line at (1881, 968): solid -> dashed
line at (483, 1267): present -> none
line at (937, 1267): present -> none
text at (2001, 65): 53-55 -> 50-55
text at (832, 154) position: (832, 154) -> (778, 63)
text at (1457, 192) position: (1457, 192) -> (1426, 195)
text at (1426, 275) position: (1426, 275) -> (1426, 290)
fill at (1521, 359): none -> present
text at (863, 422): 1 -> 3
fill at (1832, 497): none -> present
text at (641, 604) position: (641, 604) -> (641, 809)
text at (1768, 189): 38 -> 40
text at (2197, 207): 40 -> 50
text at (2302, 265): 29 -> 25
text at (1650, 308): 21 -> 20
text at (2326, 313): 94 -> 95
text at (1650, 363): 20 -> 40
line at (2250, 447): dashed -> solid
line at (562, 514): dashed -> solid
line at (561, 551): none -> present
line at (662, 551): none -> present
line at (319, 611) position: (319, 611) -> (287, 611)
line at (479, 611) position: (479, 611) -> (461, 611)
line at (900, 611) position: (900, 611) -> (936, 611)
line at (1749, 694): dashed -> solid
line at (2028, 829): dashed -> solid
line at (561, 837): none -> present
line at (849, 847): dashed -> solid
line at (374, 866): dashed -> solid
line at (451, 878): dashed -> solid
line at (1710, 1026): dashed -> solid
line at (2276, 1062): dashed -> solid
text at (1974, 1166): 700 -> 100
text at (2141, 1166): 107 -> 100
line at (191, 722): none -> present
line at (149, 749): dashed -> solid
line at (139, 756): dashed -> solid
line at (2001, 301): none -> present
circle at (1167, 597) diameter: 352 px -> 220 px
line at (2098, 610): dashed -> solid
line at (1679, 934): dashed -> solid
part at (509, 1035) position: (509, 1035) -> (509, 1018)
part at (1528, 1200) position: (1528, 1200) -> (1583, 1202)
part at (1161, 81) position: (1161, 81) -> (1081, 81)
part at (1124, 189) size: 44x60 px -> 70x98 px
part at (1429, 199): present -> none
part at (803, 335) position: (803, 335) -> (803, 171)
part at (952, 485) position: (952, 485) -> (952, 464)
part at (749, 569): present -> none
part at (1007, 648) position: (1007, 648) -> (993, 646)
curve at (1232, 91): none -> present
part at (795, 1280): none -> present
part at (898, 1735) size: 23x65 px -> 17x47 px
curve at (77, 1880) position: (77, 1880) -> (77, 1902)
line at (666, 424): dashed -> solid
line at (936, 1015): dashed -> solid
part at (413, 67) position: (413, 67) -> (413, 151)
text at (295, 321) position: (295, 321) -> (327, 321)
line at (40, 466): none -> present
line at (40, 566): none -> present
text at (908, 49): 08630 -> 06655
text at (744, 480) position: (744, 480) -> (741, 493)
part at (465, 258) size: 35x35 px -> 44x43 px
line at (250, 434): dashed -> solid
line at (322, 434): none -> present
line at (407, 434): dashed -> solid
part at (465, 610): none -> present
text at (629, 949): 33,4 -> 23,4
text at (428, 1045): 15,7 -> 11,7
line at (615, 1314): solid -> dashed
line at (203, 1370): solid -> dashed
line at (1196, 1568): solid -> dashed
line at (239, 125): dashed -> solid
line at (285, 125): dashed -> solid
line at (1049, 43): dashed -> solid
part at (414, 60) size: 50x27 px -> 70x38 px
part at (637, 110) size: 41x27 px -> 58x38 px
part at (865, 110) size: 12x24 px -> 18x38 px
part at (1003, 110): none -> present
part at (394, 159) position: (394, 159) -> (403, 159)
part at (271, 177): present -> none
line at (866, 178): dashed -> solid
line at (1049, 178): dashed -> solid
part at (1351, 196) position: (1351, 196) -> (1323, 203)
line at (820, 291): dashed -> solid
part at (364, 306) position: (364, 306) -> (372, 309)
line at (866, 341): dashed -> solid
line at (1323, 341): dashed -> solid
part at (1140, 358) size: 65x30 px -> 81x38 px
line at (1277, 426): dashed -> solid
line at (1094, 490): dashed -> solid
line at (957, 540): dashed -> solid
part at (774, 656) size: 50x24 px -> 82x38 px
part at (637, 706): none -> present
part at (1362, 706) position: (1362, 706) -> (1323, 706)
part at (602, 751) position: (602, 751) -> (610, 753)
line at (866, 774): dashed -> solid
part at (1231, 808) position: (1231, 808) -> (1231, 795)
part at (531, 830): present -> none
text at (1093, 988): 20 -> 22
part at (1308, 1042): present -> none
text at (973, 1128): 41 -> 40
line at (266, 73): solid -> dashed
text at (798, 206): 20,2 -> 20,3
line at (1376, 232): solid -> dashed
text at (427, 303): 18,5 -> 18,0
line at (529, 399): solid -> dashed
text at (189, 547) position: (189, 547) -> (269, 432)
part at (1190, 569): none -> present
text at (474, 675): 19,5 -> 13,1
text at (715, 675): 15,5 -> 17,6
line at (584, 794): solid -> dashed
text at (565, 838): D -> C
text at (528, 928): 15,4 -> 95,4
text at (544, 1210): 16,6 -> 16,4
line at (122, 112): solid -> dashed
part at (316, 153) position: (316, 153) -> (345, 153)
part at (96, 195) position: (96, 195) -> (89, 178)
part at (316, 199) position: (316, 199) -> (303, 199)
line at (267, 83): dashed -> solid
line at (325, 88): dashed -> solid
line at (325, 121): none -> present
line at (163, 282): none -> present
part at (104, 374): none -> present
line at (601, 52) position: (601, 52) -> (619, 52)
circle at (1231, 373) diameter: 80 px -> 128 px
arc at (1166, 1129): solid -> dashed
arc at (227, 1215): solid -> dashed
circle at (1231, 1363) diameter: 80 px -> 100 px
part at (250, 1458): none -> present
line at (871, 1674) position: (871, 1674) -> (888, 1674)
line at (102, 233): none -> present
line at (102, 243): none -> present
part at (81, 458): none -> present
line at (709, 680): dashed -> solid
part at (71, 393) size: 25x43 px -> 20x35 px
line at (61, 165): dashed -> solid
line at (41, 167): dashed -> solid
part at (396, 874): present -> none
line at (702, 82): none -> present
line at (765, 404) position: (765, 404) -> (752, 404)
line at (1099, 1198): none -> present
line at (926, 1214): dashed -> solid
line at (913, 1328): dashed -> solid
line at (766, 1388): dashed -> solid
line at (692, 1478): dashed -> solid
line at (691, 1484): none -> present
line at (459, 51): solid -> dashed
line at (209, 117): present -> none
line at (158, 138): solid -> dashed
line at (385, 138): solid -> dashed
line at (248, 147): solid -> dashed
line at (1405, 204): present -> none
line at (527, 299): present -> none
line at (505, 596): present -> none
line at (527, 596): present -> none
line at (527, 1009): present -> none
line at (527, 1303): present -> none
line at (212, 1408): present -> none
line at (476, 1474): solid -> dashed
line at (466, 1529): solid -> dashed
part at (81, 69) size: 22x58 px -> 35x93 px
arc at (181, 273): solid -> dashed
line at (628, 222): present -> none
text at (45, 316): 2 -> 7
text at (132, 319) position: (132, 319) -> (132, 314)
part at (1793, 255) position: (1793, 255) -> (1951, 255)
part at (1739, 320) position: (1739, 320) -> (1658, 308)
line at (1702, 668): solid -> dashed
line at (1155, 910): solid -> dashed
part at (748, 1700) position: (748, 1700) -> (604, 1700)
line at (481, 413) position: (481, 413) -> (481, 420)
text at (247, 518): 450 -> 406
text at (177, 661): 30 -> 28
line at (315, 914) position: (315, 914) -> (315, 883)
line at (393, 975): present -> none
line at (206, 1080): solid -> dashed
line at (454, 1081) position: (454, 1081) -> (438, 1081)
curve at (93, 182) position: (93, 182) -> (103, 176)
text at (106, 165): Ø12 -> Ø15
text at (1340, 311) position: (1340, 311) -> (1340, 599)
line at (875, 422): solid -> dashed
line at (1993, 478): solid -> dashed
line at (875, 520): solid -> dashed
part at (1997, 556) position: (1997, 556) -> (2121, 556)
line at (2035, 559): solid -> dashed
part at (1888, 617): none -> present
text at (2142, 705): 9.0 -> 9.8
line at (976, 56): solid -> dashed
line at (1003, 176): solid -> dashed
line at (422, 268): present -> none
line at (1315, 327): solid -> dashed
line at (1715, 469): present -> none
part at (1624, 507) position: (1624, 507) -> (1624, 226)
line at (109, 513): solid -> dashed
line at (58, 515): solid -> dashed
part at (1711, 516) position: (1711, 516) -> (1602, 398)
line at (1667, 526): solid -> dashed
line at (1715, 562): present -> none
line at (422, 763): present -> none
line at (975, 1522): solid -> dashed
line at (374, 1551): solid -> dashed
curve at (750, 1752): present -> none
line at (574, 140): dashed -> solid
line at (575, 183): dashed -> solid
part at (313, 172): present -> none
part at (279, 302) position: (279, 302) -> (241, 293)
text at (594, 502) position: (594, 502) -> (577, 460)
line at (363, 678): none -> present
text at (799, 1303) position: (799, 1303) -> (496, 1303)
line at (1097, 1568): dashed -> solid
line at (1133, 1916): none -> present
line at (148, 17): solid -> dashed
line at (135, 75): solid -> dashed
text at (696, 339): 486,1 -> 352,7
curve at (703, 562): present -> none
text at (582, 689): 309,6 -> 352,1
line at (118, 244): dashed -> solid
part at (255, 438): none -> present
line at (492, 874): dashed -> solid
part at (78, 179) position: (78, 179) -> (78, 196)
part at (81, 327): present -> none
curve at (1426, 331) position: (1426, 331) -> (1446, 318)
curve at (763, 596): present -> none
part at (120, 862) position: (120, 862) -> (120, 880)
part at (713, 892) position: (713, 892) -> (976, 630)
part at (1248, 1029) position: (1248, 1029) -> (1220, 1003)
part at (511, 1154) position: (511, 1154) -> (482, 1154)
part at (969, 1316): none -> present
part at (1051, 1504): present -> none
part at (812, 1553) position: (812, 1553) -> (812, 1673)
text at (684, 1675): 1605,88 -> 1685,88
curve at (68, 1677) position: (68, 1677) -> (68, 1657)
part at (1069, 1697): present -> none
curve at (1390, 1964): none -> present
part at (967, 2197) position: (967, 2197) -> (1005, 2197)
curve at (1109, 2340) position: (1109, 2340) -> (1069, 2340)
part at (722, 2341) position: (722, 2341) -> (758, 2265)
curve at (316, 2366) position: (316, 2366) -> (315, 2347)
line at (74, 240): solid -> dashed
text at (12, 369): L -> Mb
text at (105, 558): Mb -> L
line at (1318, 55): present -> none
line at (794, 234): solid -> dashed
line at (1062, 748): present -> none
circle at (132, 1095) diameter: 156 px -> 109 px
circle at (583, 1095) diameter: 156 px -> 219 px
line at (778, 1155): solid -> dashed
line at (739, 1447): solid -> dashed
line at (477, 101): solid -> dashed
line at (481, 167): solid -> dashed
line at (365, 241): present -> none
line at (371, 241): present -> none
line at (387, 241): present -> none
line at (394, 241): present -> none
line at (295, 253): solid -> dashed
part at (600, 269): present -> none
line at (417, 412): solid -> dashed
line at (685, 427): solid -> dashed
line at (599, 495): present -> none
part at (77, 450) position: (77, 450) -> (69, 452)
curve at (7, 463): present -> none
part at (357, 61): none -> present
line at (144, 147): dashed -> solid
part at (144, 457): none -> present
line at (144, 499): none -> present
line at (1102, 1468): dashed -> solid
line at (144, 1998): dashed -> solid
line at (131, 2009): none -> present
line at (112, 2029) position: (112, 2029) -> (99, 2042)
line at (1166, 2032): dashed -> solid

# # #

● **WHAT THE TASK REQUIRES**: Lay out the items from the first one through the one containing "text at (1457, 192)", both included, as a JSON list of strings with one string per line and blank lines left out.

● **THE SOLUTION**:
[
  "line at (1881, 968): solid -> dashed",
  "line at (483, 1267): present -> none",
  "line at (937, 1267): present -> none",
  "text at (2001, 65): 53-55 -> 50-55",
  "text at (832, 154) position: (832, 154) -> (778, 63)",
  "text at (1457, 192) position: (1457, 192) -> (1426, 195)"
]